Your answer must be an exact copy of the records, with no pictures included.

Camera metadata records
******************************
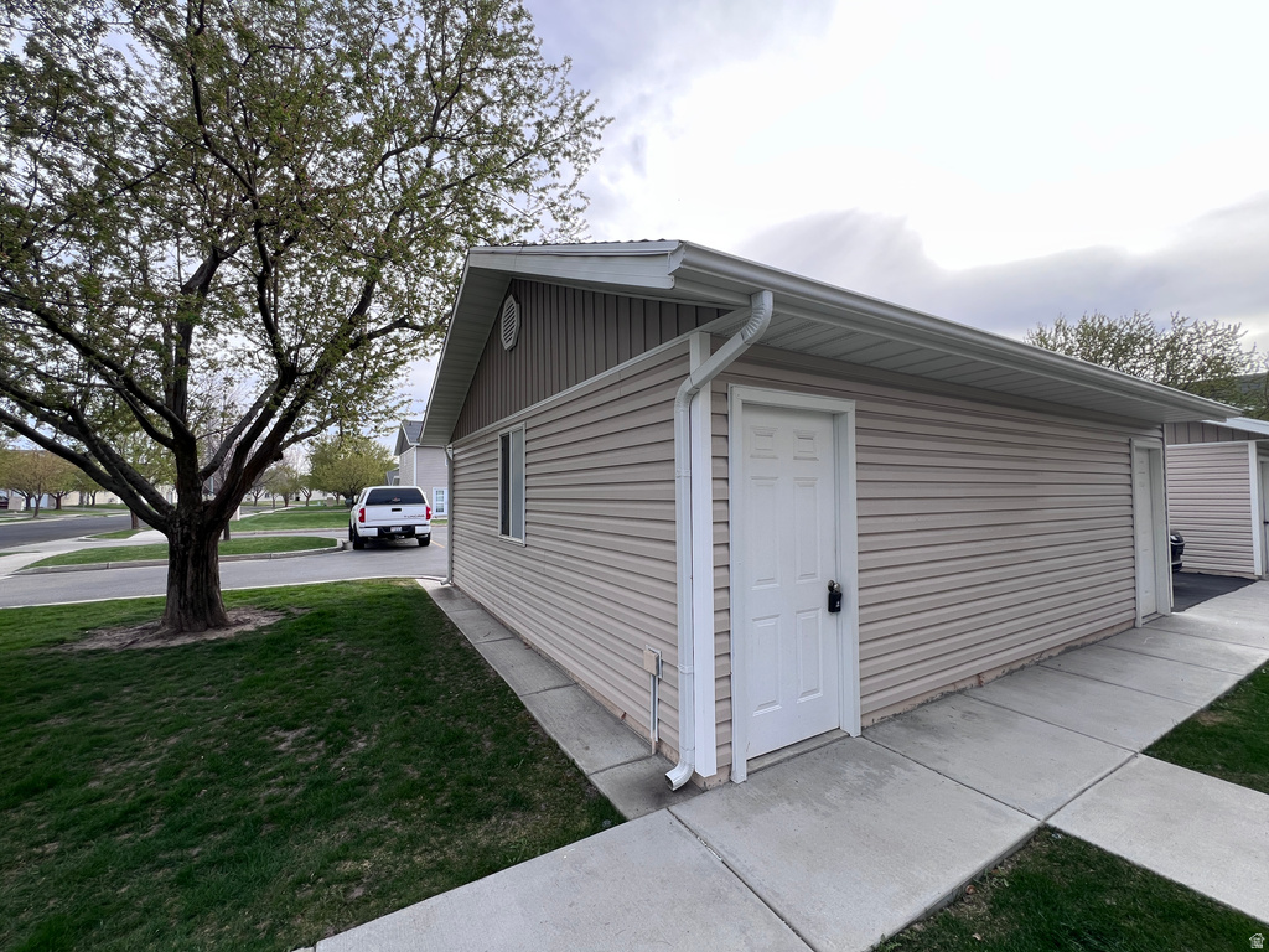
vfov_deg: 89.9
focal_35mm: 13
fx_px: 477
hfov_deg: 106.2
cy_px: 476
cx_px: 634
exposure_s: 1/436
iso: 32
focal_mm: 1.57
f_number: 1.8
******************************
■ **Answer box**:
vfov_deg: 89.9
focal_35mm: 13
fx_px: 477
hfov_deg: 106.2
cy_px: 476
cx_px: 634
exposure_s: 1/436
iso: 32
focal_mm: 1.57
f_number: 1.8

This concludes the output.